Donnerstag, 20. September 2007

KUR(zurlaub)?

Vor gut zweieinhalb Wochen hat es mich in die schöne Steiermark, in das grüne Herz Österreichs (siehe links), verschlagen, wo ich insgesamt drei Wochen einem Rehabilitationsaufenthalt frönen darf. Wenn Ihr glaubt, es handle sich dabei um eine „Erholung“, habt Ihr Euch aber ordentlich getäuscht und auch mit den romantischen Kur-Vorstellungen (Kurschatten o.ä.), muss ich aufräumen, denn weder Heilung/Regeneration noch die Findung des Adonis (weil Adonis als DER Gott der Schönheit/des Körperkultes als regelrechte Antithese zu einer Kur zu verstehen ist!) darf man sich von einem solchen Kuraufenthalt erhoffen.

Die Wahrheit sieht ANDERS aus: Tagtäglich hetzt man nämlich von der morgendlichen Gymnastikstunde (wahlweise um 6:20 Uhr oder 6:40 Uhr) zum überaus (*räusperräusper*) reichhaltigen Frühstückstisch, schnappt sich dort sein/ihr vorbereitetes Marmeladenbrot und stürmt damit in die um 7:40 Uhr angesetzte Schulung. Ist man nach diesem Programm noch immer nicht erwacht, empfiehlt es sich drei Runden durch arschkaltes Kneippwasser zu waten. Der Kreislauf sollte spätestens jetzt genug in Schwung sein, um sämtliche Therapiemaßnahmen – und jetzt wird’s wirklich wirklich grauslich...uuuuaaaaaahhh – a la Fango (Heilschlamm), medizinische Heil-, CO2- und Heubäder sowie (Nacken-, Rücken- etc.)Massagen schad- und klaglos zu überstehen. Weil der Therapieplan mit all diesen widerlichen (*räusperräusper*) Terminen dermaßen vollgestopft ist, gilt es als Kunststück, all dem zeitlich gerecht zu werden und überall pünktlich zu erscheinen.

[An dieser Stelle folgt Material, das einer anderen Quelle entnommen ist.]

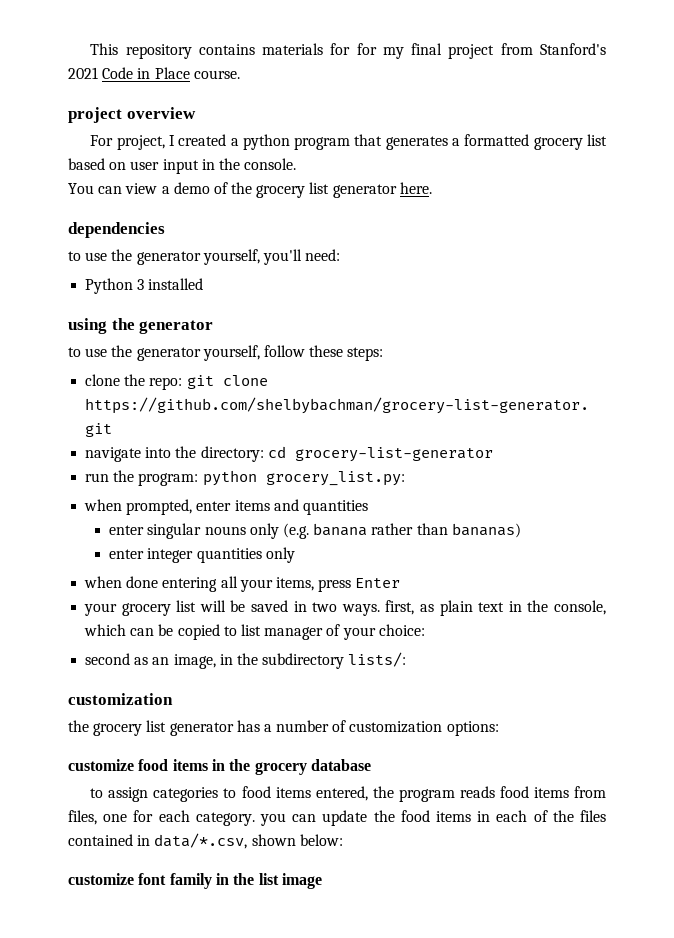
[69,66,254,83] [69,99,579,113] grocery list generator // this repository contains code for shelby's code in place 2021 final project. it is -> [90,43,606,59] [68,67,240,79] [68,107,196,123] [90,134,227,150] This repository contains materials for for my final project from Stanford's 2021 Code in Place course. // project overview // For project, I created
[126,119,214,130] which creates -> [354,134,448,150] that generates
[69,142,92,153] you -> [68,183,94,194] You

Vom phänomenal gesunden Mittagessen gestärkt spaziert sich's danach zumeist wunderbar mitten durch die herbstlich gefärbten steiermärkischen Wälder, ehe man sich zur nachmittäglichen Schulungseinheit wieder im Zentrum einfindet. Mit viel Glück bekommt man beim Bluthochdruck-Vortrag von einer jungen, sichtlich nervösen Turnusärztin jenen Freibrief ausgestellt, der einem täglich ganze acht Liter Rotwein (statt einem Achtel Liter) zu trinken gewährt! Wären all die anwesenden Kurgäste nicht derart auf ihre eigene Gesundheit bedacht (oder aufmerksamer?!?!) gewesen, hätte vielleicht jemand die junge Ärztin auf ihren Irrtum hingewiesen…

Eigentlich grenzt es an ein Wunder, dass ich nach diesen Erfahrungen wieder heil nach Wien zurückkehren werde. Nicht Regen und Besuch sind des Kurgastes Fluch, vielmehr die strapaziösen Heilmaßnahmen und die nutzbringenden Referate zur Erhaltung der Gesundheit!